§ **Task details**
Give every line below again, exactly.

§ **Data extracts**
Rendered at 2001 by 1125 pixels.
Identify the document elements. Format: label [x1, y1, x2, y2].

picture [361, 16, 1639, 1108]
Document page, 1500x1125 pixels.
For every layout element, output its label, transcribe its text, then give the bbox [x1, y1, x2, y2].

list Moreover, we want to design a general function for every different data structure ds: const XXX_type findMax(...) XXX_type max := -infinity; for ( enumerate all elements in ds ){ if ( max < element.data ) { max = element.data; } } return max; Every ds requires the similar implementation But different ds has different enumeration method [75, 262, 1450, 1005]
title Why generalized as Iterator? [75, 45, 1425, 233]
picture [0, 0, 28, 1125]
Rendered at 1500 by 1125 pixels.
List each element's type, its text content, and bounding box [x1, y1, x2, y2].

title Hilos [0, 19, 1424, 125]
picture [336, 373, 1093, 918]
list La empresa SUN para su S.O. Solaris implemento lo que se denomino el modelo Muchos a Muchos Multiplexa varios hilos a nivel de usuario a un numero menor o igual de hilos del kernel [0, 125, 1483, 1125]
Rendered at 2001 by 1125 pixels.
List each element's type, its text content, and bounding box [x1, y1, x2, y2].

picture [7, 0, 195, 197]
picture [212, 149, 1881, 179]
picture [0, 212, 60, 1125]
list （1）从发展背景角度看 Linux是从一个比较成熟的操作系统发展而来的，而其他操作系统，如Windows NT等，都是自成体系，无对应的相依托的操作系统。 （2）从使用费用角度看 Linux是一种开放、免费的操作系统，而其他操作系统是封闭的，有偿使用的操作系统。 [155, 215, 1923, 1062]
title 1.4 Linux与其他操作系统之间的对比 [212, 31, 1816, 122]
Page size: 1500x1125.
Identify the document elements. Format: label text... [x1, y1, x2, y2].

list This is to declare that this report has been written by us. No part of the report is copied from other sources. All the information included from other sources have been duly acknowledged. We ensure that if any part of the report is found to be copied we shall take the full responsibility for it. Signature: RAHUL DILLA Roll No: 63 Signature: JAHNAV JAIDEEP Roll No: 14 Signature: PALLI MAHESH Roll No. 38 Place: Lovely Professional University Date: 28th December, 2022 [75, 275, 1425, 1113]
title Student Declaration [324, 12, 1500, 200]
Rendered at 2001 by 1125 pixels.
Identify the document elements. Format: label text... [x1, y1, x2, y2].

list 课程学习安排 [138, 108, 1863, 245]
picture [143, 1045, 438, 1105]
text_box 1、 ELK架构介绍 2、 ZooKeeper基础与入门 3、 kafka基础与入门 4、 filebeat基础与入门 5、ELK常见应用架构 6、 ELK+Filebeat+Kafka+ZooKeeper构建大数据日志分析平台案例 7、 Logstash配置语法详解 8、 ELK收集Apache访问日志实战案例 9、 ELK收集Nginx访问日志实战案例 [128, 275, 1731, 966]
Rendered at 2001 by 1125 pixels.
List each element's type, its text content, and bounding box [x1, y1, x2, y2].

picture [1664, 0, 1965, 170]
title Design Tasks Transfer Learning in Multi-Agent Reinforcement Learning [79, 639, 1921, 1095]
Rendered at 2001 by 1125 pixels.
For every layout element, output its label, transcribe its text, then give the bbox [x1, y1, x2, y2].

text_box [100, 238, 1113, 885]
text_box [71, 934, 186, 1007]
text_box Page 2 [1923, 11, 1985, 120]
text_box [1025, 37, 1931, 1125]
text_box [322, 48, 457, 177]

§ **Solution to the exercise**
Rendered at 2001 by 1125 pixels.
Identify the document elements. Format: label [x1, y1, x2, y2].

picture [361, 16, 1639, 1108]
Document page, 1500x1125 pixels.
For every layout element, output its label, transcribe its text, then give the bbox [x1, y1, x2, y2].

list Moreover, we want to design a general function for every different data structure ds: const XXX_type findMax(...) XXX_type max := -infinity; for ( enumerate all elements in ds ){ if ( max < element.data ) { max = element.data; } } return max; Every ds requires the similar implementation But different ds has different enumeration method [75, 262, 1450, 1005]
title Why generalized as Iterator? [75, 45, 1425, 233]
picture [0, 0, 28, 1125]
Rendered at 1500 by 1125 pixels.
List each element's type, its text content, and bounding box [x1, y1, x2, y2].

title Hilos [0, 19, 1424, 125]
picture [336, 373, 1093, 918]
list La empresa SUN para su S.O. Solaris implemento lo que se denomino el modelo Muchos a Muchos Multiplexa varios hilos a nivel de usuario a un numero menor o igual de hilos del kernel [0, 125, 1483, 1125]
Rendered at 2001 by 1125 pixels.
List each element's type, its text content, and bounding box [x1, y1, x2, y2].

picture [7, 0, 195, 197]
picture [212, 149, 1881, 179]
picture [0, 212, 60, 1125]
list （1）从发展背景角度看 Linux是从一个比较成熟的操作系统发展而来的，而其他操作系统，如Windows NT等，都是自成体系，无对应的相依托的操作系统。 （2）从使用费用角度看 Linux是一种开放、免费的操作系统，而其他操作系统是封闭的，有偿使用的操作系统。 [155, 215, 1923, 1062]
title 1.4 Linux与其他操作系统之间的对比 [212, 31, 1816, 122]
Page size: 1500x1125.
Identify the document elements. Format: label text... [x1, y1, x2, y2].

list This is to declare that this report has been written by us. No part of the report is copied from other sources. All the information included from other sources have been duly acknowledged. We ensure that if any part of the report is found to be copied we shall take the full responsibility for it. Signature: RAHUL DILLA Roll No: 63 Signature: JAHNAV JAIDEEP Roll No: 14 Signature: PALLI MAHESH Roll No. 38 Place: Lovely Professional University Date: 28th December, 2022 [75, 275, 1425, 1113]
title Student Declaration [324, 12, 1500, 200]
Rendered at 2001 by 1125 pixels.
Identify the document elements. Format: label text... [x1, y1, x2, y2].

list 课程学习安排 [138, 108, 1863, 245]
picture [143, 1045, 438, 1105]
text_box 1、 ELK架构介绍 2、 ZooKeeper基础与入门 3、 kafka基础与入门 4、 filebeat基础与入门 5、ELK常见应用架构 6、 ELK+Filebeat+Kafka+ZooKeeper构建大数据日志分析平台案例 7、 Logstash配置语法详解 8、 ELK收集Apache访问日志实战案例 9、 ELK收集Nginx访问日志实战案例 [128, 275, 1731, 966]
Rendered at 2001 by 1125 pixels.
List each element's type, its text content, and bounding box [x1, y1, x2, y2].

picture [1664, 0, 1965, 170]
title Design Tasks Transfer Learning in Multi-Agent Reinforcement Learning [79, 639, 1921, 1095]
Rendered at 2001 by 1125 pixels.
For every layout element, output its label, transcribe its text, then give the bbox [x1, y1, x2, y2].

text_box [100, 238, 1113, 885]
text_box [71, 934, 186, 1007]
text_box Page 2 [1923, 11, 1985, 120]
text_box [1025, 37, 1931, 1125]
text_box [322, 48, 457, 177]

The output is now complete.